■ TO BE DONE ■
Can you reproduce all of the data below line for line, unchanged, leaving the pictures out?

'''

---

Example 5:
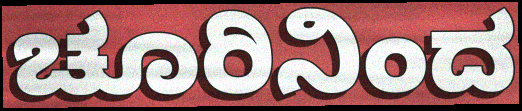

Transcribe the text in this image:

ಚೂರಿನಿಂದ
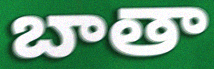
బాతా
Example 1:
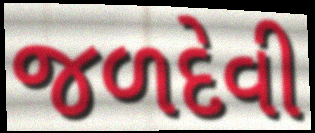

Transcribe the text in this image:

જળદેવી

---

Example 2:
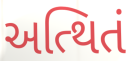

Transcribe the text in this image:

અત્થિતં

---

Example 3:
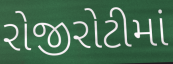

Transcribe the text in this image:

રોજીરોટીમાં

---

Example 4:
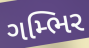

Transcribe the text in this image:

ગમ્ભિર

'''

■ RESULT FOR THIS TASK ■
---

Example 5:

Transcribe the text in this image:

ಚೂರಿನಿಂದ
బాతా
Example 1:

Transcribe the text in this image:

જળદેવી

---

Example 2:

Transcribe the text in this image:

અત્થિતં

---

Example 3:

Transcribe the text in this image:

રોજીરોટીમાં

---

Example 4:

Transcribe the text in this image:

ગમ્ભિર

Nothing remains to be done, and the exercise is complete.